Will Hobson
- Born: 9 November 2002 (age 23) Norwich, England
- Height: 1.93 m (6 ft 4 in)
- Weight: 127 kg (20 st 0 lb; 280 lb)
- School: Wellington College

Rugby union career
- Position: Prop
- Current team: Harlequins

Senior career
- Years: Team / Apps / (Points)
- 2021–: Harlequins / 37 / (10)
- Correct as of 16 May 2026

International career
- Years: Team / Apps / (Points)
- 2022: England U20 / 3 / (5)
- Correct as of 9 November 2025

= Will Hobson (rugby union) =

English rugby union player (born 2002)

Will Hobson (born 9 November 2002) is an English professional rugby union player who plays for Premiership club Harlequins. His main position is prop.

==Early life==
Hobson played junior rugby union in Norfolk for Wymondham Rugby Club, and attended Wellington College.

==Club career==
Hobson joined the youth set-up at Harlequins at the age of 14 years-old. He made his senior debut for Harlequins in November 2021 against Northampton Saints.
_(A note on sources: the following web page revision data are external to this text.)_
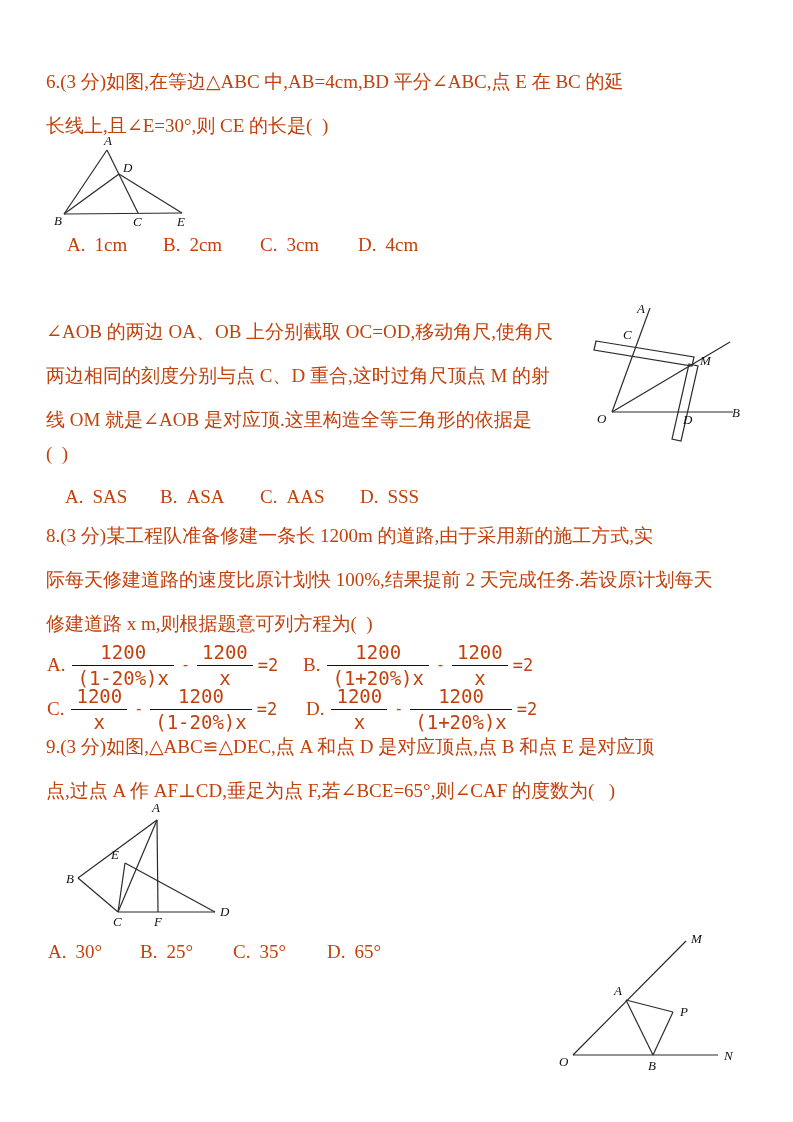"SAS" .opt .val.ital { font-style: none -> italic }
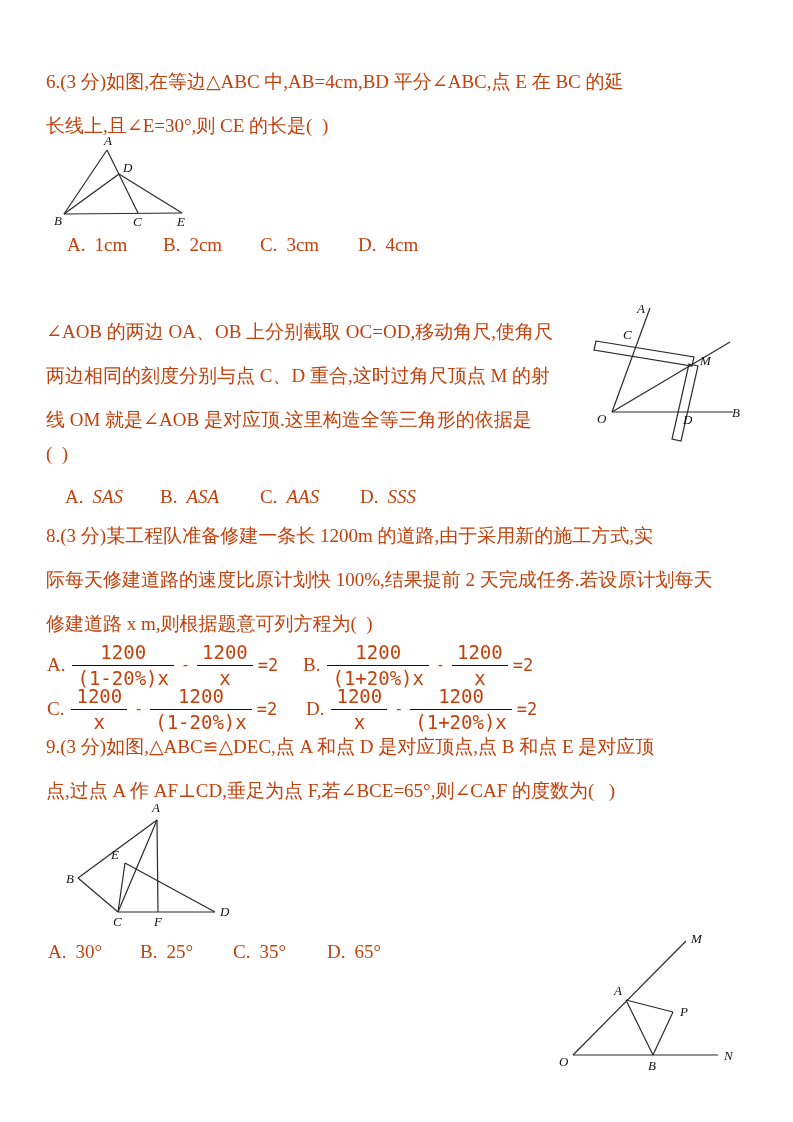"1200" .frac { font-size: 19px -> 16px }
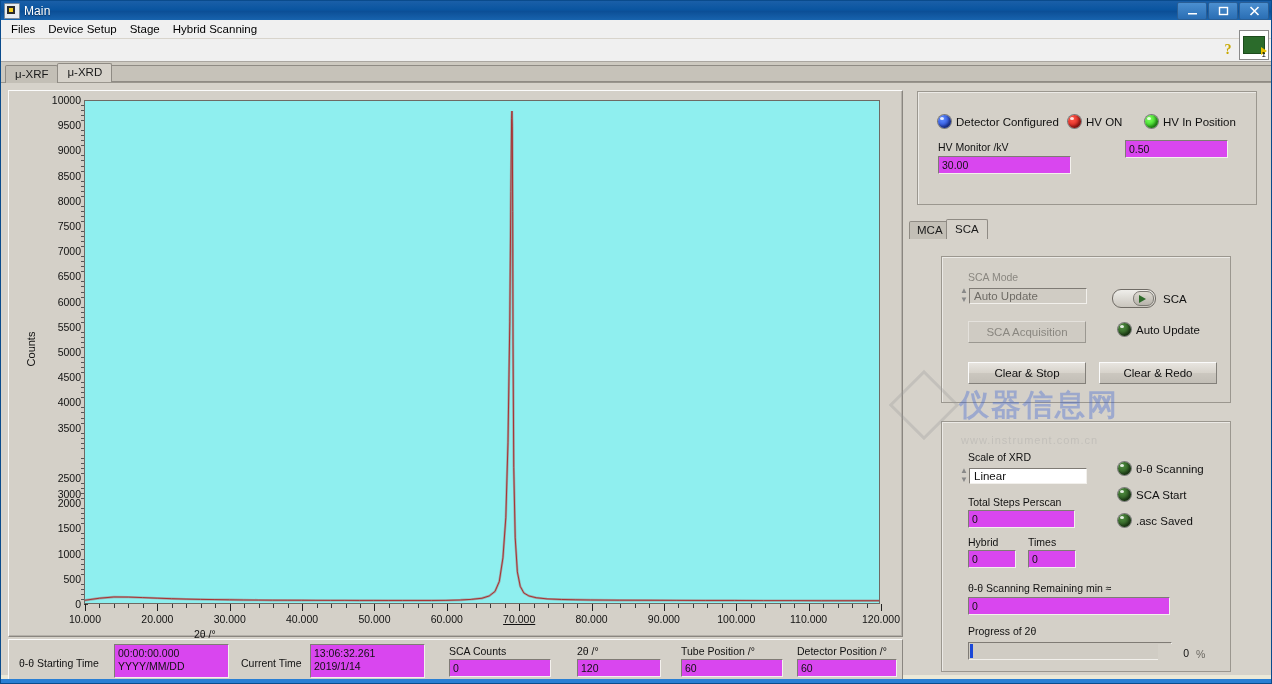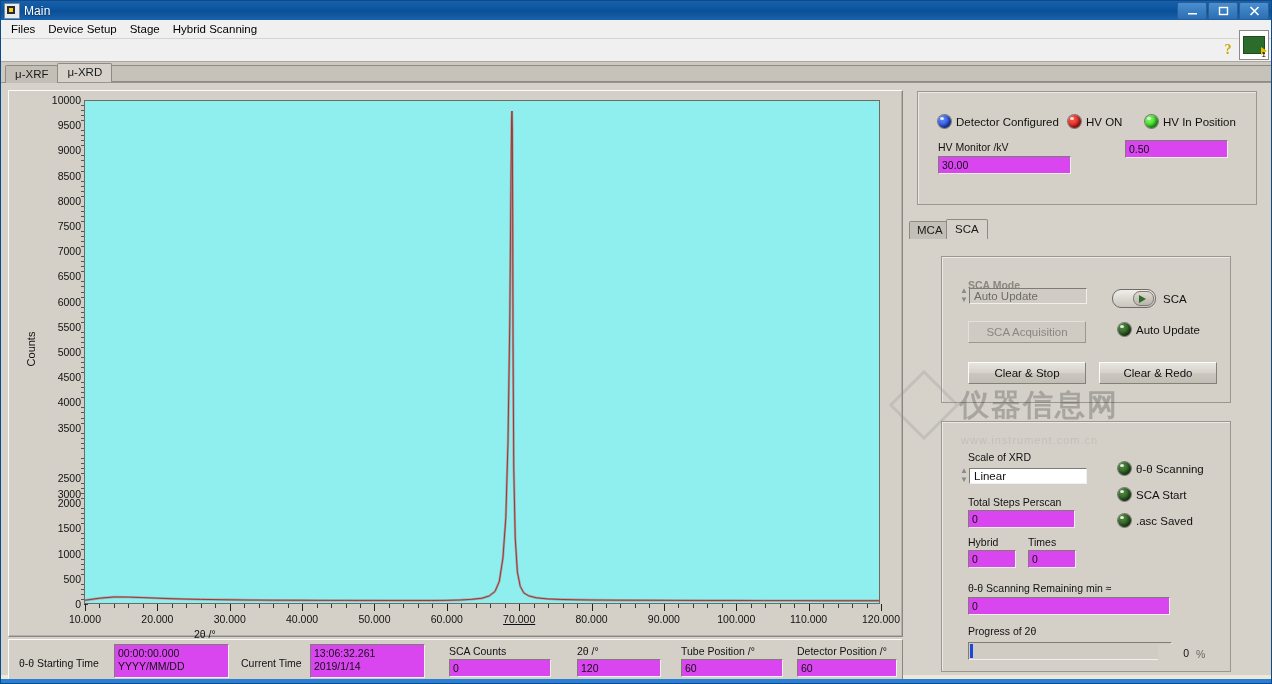"SCA Mode" div.fld-label { font-weight: bold -> none; top: 22px -> 14px }
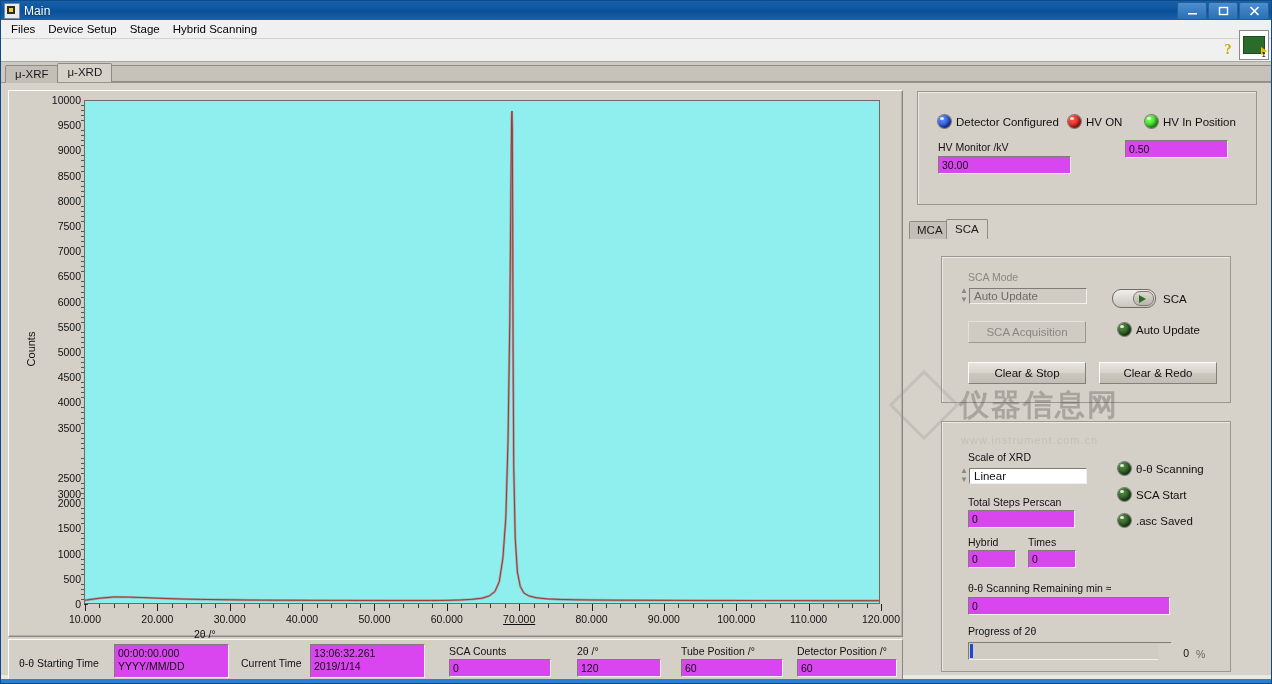"仪器信息网" .wm-text { color: #404040 -> #1d4ed8 }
During the 2025-26 season Hobson featured for Harlequins in the European Rugby Champions Cup. He suffered a bite from opponent Nathan Jibulu of Sale Sharks during their last-16 match in the competition. That season, Hobson signed a contract extension with the club.

==International career==
Hobson played in the front row alongside Harlequins teammate Fin Baxter for England U20 during the 2022 Six Nations Under 20s Championship and scored a try against Wales. In January 2026, he was called-up as part of the England A squad.